Talking about the performance of MySQL paging Limit

  • 2021-12-11 19:19:05
  • OfStack

Paging queries for MySQL are typically implemented through limit. limit accepts 1 or 2 integer type parameters. If it is 2 parameters, the first parameter specifies the offset of the first return record row, and the second parameter is the maximum number of return record rows. The offset of the initial record line is 0. For compatibility with PostgreSQL, limit also supports limit # offset #.

Question:

For small offsets, there is no problem using limit directly to query, but as the amount of data increases, the later paging, the larger the offset of limit statement will be, and the speed will obviously slow down.

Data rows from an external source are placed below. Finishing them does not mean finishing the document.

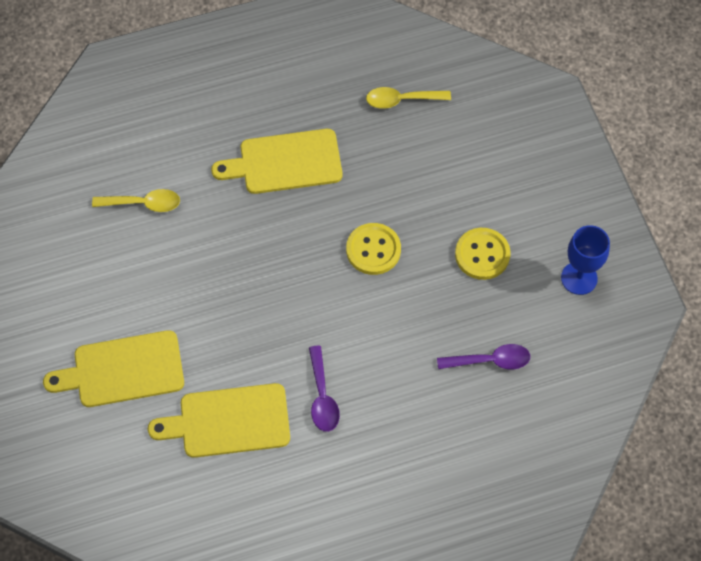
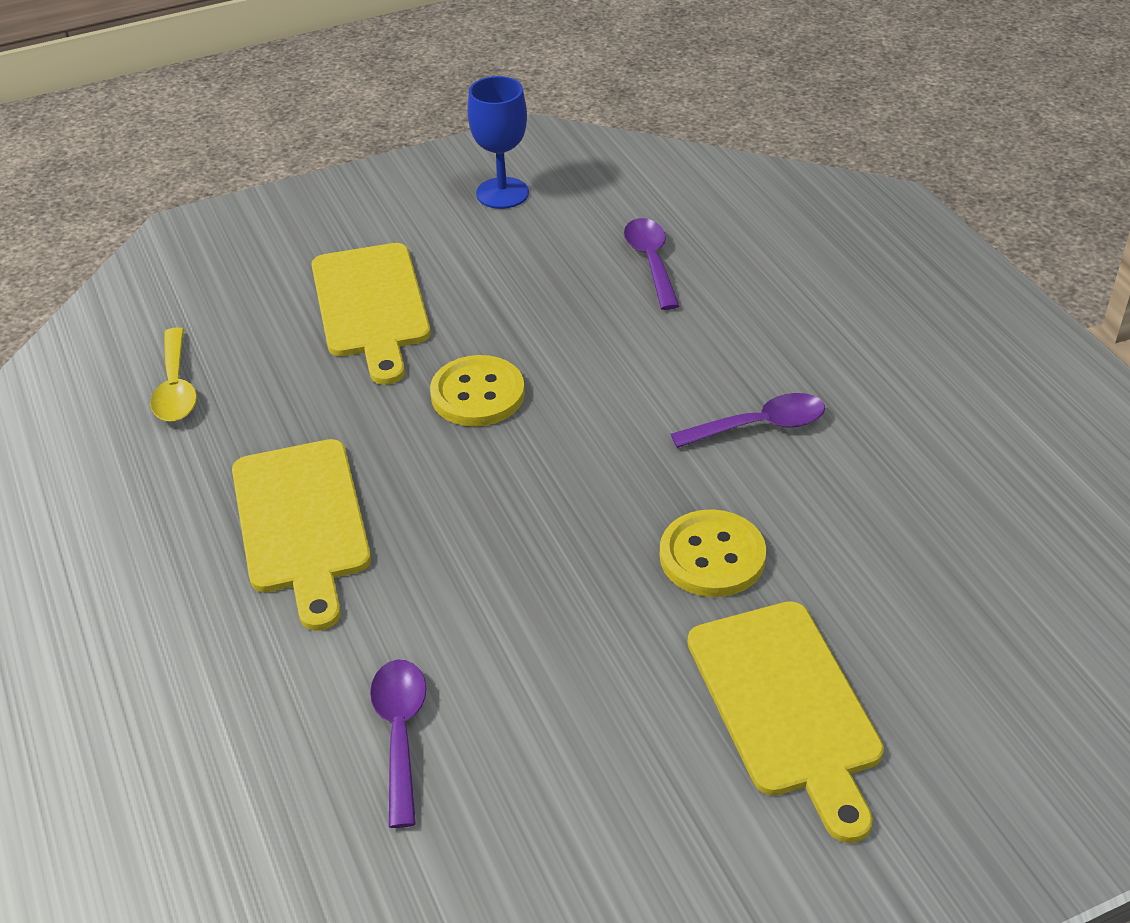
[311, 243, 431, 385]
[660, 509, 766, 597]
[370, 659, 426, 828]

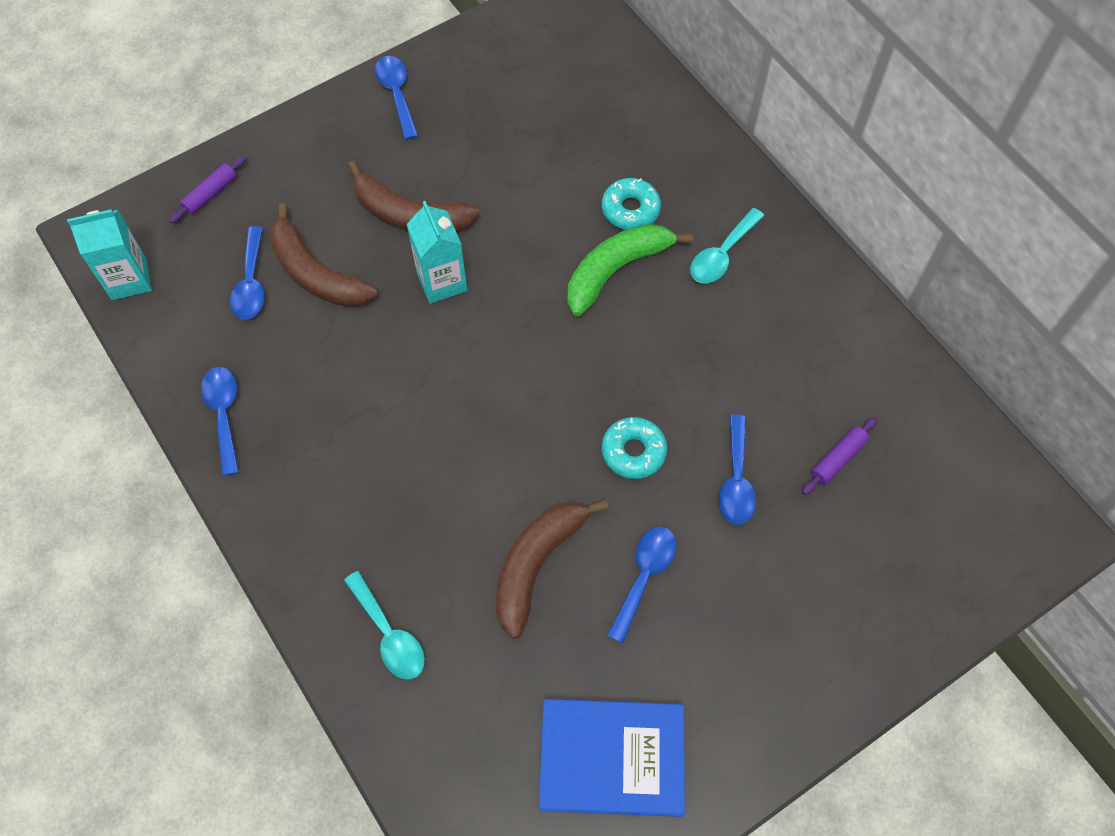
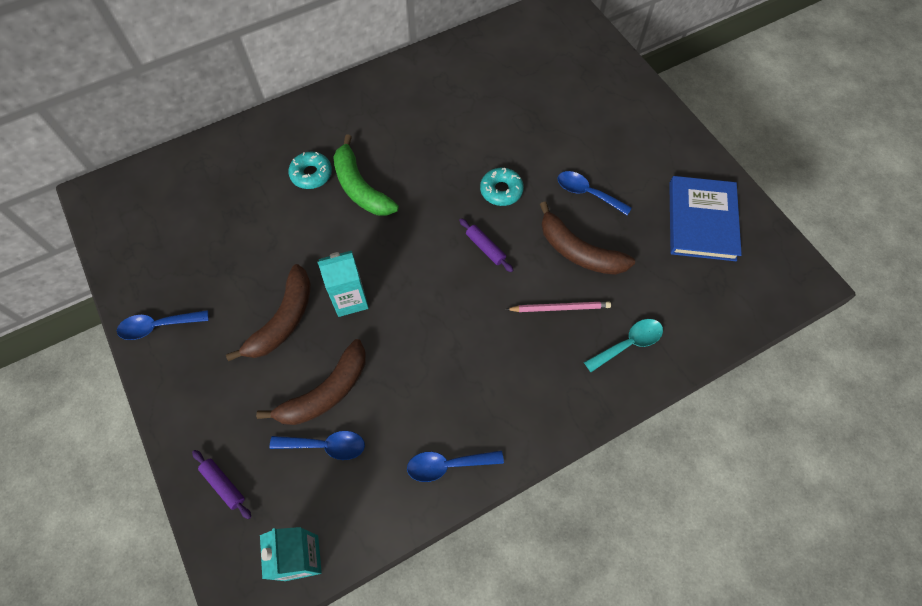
[690, 208, 764, 284] (first image)
[719, 414, 756, 525] (first image)
[506, 301, 611, 312]
[459, 218, 513, 272]

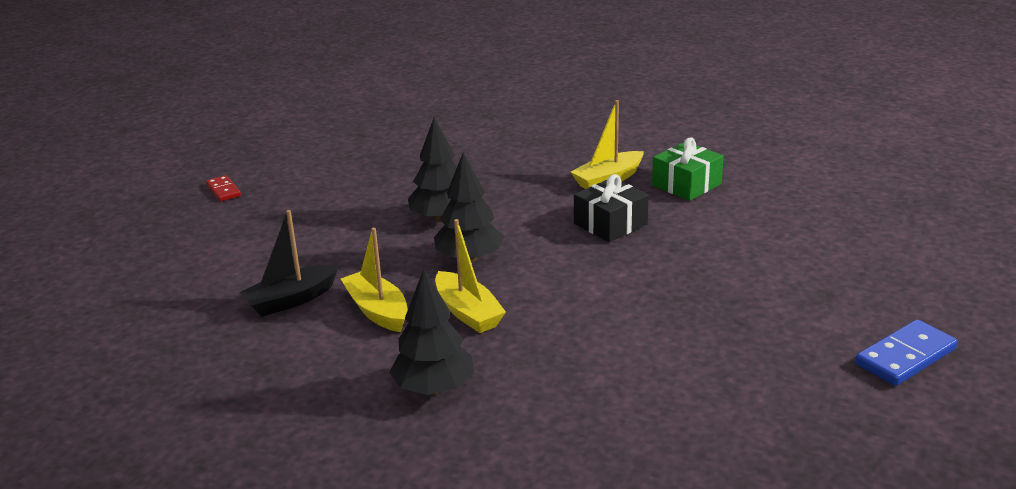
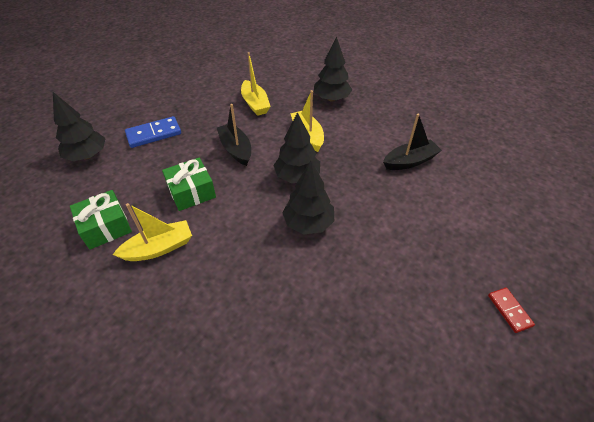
[53, 92, 106, 161]
[217, 104, 251, 166]
[241, 52, 271, 116]
[125, 116, 181, 148]
[162, 158, 216, 211]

Optimization idea: avoid scanning too many records when the amount of data is large

Solution: Paging method of subquery or JOIN paging method. The efficiency of JOIN paging and subquery paging is basically 1 level, and the time consumed is basically 1.

Here's an example. 1 The primary key of MySQL is a self-increasing numeric type, in which case it can be optimized in the following way.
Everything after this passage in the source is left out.